Arrange every line of text from all the entries below as a JSON list of strings, with one string per line and blank lines skipped. Don't include the pictures in your answer.

Text pulled from pages
== == ==

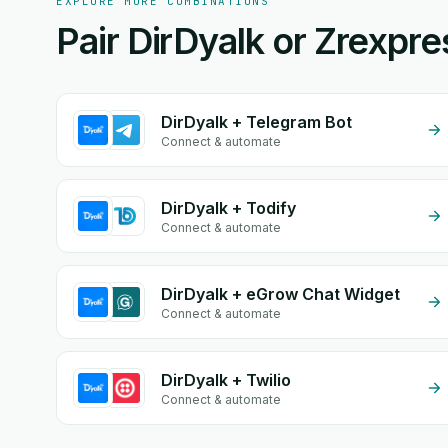
EXPLORE MORE COMBINATIONS
Pair DirDyalk or Zrexpre
DirDyalk + Telegram Bot
Connect & automate
DirDyalk + Todify
Connect & automate
DirDyalk + eGrow Chat Widget
Connect & automate
DirDyalk + Twilio
Connect & automate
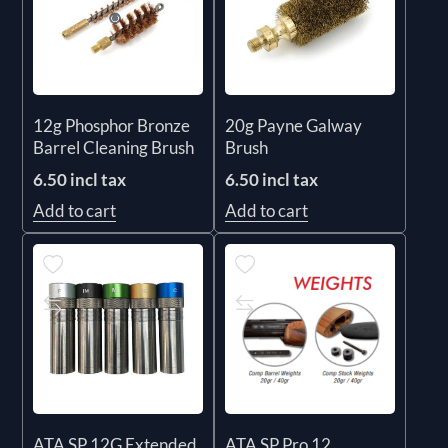
12g Phosphor Bronze
20g Payne Galway
Barrel Cleaning Brush
Brush
6.50 incl tax
6.50 incl tax
Add to cart
Add to cart
ATA SP 12G Extended
ATA SP Pro 12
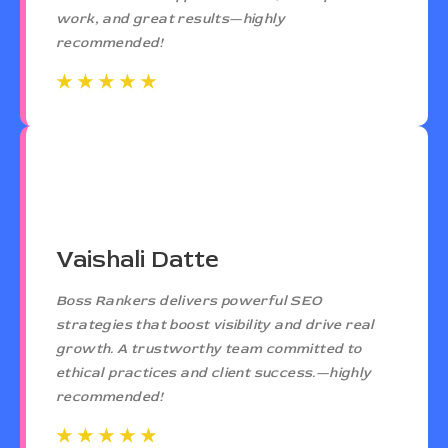
work, and great results—highly
recommended!
☆
☆
☆
☆
☆
☆
☆
☆
☆
☆
Vaishali Datte
Boss Rankers delivers powerful SEO
strategies that boost visibility and drive real
growth. A trustworthy team committed to
ethical practices and client success.—highly
recommended!
☆
☆
☆
☆
☆
☆
☆
☆
☆
☆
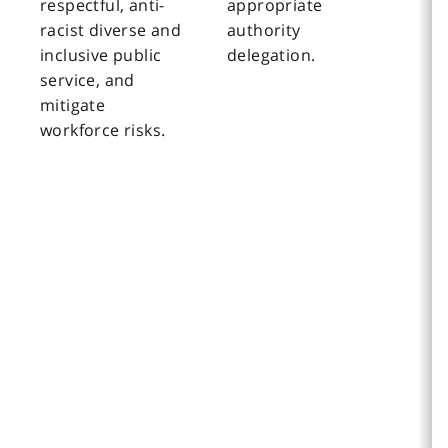
respectful, anti-
appropriate
racist diverse and
authority
inclusive public
delegation.
service, and
mitigate
workforce risks.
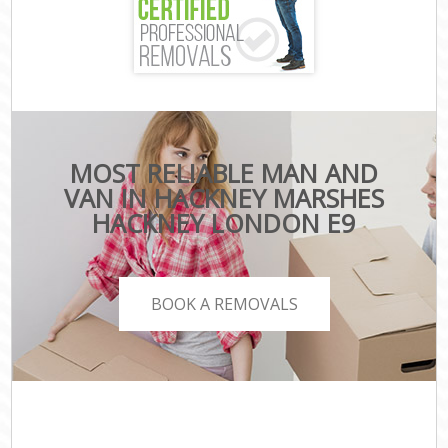
MOST RELIABLE MAN AND
VAN IN HACKNEY MARSHES
HACKNEY LONDON E9
BOOK A REMOVALS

== == ==

* _Expected answer_:
[
  "EXPLORE MORE COMBINATIONS",
  "Pair DirDyalk or Zrexpre",
  "DirDyalk + Telegram Bot",
  "Connect & automate",
  "DirDyalk + Todify",
  "Connect & automate",
  "DirDyalk + eGrow Chat Widget",
  "Connect & automate",
  "DirDyalk + Twilio",
  "Connect & automate",
  "12g Phosphor Bronze",
  "20g Payne Galway",
  "Barrel Cleaning Brush",
  "Brush",
  "6.50 incl tax",
  "6.50 incl tax",
  "Add to cart",
  "Add to cart",
  "ATA SP 12G Extended",
  "ATA SP Pro 12",
  "work, and great results—highly",
  "recommended!",
  "☆",
  "☆",
  "☆",
  "☆",
  "☆",
  "☆",
  "☆",
  "☆",
  "☆",
  "☆",
  "Vaishali Datte",
  "Boss Rankers delivers powerful SEO",
  "strategies that boost visibility and drive real",
  "growth. A trustworthy team committed to",
  "ethical practices and client success.—highly",
  "recommended!",
  "☆",
  "☆",
  "☆",
  "☆",
  "☆",
  "☆",
  "☆",
  "☆",
  "☆",
  "☆",
  "respectful, anti-",
  "appropriate",
  "racist diverse and",
  "authority",
  "inclusive public",
  "delegation.",
  "service, and",
  "mitigate",
  "workforce risks.",
  "MOST RELIABLE MAN AND",
  "VAN IN HACKNEY MARSHES",
  "HACKNEY LONDON E9",
  "BOOK A REMOVALS"
]